Ir ao mar depois de comer pára a digestão? A digestão nunca pára

10 ago 2023, 22:00
Charly Triballeau (Getty Images)

É mito de verão? || Durante o mês de agosto, todas as quintas-feiras, damos resposta a uma das muitas ideias feitas relacionadas com o verão

“Ir ao mar pára a digestão”. A máxima assombra os dias praia de muitas pessoas desde crianças e, para isso, contribuiu um conjunto de ideias erradas que foram passando de geração em geração. “É um mito clássico que é necessário esperar três horas antes de ir ao mar quando se acaba de comer” começa por explicar Jorge Canena, coordenador do serviço universitário de gastroenterologia do Hospital CUF Tejo, referindo que a esta se juntam outras crenças sem qualquer verdade científica. “Esse mito de ter de se esperar três horas resulta de um misto de duas coisas: da sabedoria popular que a digestão dura três horas e que há casos de pessoas que foram à água do mar após uma refeição e morreram”.

Essa crença, concorda Ricardo Veloso, diretor de serviço de Gastrologia do Centro Hospitalar de Entre o Douro e Vouga, não tem qualquer sentido e vários estudos o comprovam desde 1950. “A digestão nunca pára. É um jargão, isso nunca acontece”, garante, explicando que está em causa um sistema autónomo do organismo que não permite que ações provocadas pelo ser humano interfiram no seu funcionamento.  

O que pode suceder, explicam os especialistas, é uma indisposição, mas nunca uma paragem. “Aquilo que acontece é que após uma refeição existe um desvio de sangue para o tubo digestivo de forma a permitir a absorção e digestão.
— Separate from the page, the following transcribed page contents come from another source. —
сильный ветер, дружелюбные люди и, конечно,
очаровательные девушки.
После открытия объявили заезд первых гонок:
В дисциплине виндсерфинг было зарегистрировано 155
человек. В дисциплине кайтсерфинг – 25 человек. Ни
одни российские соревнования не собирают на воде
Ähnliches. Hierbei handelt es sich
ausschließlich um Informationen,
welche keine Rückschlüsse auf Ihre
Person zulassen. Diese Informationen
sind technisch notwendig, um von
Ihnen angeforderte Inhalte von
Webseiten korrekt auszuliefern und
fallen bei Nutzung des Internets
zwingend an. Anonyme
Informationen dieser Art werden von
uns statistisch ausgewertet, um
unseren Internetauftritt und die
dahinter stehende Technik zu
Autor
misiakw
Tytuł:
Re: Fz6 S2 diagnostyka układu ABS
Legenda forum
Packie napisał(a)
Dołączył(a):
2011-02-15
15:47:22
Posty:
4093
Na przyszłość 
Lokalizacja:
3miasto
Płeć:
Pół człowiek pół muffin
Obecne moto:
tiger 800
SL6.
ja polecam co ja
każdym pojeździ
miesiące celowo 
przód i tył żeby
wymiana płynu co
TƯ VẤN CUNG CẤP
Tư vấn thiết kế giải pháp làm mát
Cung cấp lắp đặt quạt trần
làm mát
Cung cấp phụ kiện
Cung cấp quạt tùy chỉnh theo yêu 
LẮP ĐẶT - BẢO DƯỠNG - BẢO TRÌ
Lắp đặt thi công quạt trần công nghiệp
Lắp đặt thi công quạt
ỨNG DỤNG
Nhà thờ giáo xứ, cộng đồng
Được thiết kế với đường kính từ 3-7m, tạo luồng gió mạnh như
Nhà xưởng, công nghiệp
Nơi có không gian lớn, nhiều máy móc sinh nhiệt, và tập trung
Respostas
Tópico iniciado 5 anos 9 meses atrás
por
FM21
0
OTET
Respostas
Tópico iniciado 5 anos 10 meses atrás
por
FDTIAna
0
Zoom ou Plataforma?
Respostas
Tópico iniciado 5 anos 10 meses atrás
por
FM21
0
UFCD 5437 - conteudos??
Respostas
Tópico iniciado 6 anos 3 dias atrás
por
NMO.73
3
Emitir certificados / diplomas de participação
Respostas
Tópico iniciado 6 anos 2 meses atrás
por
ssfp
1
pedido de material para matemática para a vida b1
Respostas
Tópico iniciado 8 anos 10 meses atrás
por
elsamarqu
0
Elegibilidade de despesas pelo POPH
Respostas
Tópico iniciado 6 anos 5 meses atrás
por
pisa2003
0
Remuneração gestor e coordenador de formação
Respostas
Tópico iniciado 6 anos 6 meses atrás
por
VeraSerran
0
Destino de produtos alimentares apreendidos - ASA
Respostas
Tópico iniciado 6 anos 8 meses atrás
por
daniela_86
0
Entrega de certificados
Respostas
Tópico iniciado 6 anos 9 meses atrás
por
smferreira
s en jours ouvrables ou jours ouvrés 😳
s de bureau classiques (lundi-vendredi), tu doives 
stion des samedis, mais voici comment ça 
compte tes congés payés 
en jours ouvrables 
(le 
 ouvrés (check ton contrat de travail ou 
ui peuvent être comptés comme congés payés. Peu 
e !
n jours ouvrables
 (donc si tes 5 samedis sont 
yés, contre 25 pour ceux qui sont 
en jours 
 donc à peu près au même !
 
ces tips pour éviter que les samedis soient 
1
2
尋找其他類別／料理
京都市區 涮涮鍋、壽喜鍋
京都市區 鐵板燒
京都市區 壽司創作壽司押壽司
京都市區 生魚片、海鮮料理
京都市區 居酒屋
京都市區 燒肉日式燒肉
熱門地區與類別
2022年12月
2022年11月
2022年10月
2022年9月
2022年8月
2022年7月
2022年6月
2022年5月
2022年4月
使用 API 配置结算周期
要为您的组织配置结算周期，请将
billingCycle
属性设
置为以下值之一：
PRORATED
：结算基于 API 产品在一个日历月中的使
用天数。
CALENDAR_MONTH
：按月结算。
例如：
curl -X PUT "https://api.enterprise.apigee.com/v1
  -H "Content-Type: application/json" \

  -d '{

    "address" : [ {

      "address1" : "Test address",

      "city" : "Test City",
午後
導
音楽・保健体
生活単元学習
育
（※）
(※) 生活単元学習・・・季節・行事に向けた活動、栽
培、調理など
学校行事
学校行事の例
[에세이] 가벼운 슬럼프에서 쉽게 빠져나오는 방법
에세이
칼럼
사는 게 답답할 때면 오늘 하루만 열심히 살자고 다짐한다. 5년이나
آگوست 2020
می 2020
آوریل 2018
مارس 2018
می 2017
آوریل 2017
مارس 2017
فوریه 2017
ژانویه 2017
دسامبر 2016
Ao entrar numa água muito fria e muito diferente da temperatura exterior, parte do sangue do tubo digestivo pode sofrer uma redistribuição devido ao processo de termorregulação”, o que pode causar uma indisposição com náusea e vómitos, adianta José Canena. O médico esclarece que “no limite, o excessivo desvio de sangue para a periferia poderia levar à diminuição de sangue no coração e cérebro e provocar paragem cardíaca. “Mas é muito raro”, afirma.

Assim, depois de comer pode mergulhar se a temperatura da água estiver semelhante à do ambiente. Caso contrário, se a temperatura do mar estiver díspar da externa e da sua temperatura corporal, tenha cuidado. Entrar nessa água pode causar uma mudança brusca na pressão arterial - dá-se a tal redistribuição repentina do sangue que estava no aparelho digestivo para a pele – o que pode perturbar o normal funcionamento da digestão, podendo causar algum mal-estar e “até desmaio”, acrescenta o médico, dizendo que a situação pode piorar se depois de uma refeição pesada “for adicionado um esforço físico como, por exemplo, nadar”.

Os alimentos ideais

Por isso, José Canena recomenda que se ingira “alimentos ligeiros” e se “evite entrar em água muito fria subitamente”. Outra regra importante é a de não se fazer esforços, como nadar, antes do organismo “se adaptar à nova temperatura”

“Podem ir à água após uma refeição ligeira, mas tendo por base alguns conselhos”, como evitar três situações: refeições pesadas, grande choque térmico e grandes esforços em água com temperaturas adversas.

Em geral, dizem os especialistas, as pessoas devem evitar alimentos muito ricos em calorias e privilegiar alimentos frescos, frutas e uma alimentação diversificada

Para que a digestão – processo que se inicia com a ingestão dos alimentos até estes serem digeridos - seja feita de forma mais eficaz e rápida, há ainda mais estratégias: “Deve-se fazer várias refeições ao longo do dia. O consumo de legumes e de vegetais frescos é muito importante”, diz Ricardo Veloso, lembrando que quem segue uma dieta mediterrânica tem por isso “uma menor probabilidade de ter cancro digestivo”

De acordo com Ricardo Veloso, este mito de que tomar banho depois de comer pára a digestão pode ter até a função de alertar os adultos para não deixarem as crianças ir ao mar sem supervisão. “Se alguém entrar no mar pode ter algum grau de indisposição, enquanto um adulto consegue sair, uma criança pode não ter esses mecanismos de defesa, e pode não conseguir voltar para a praia”, dando lugar a uma situação de perigo.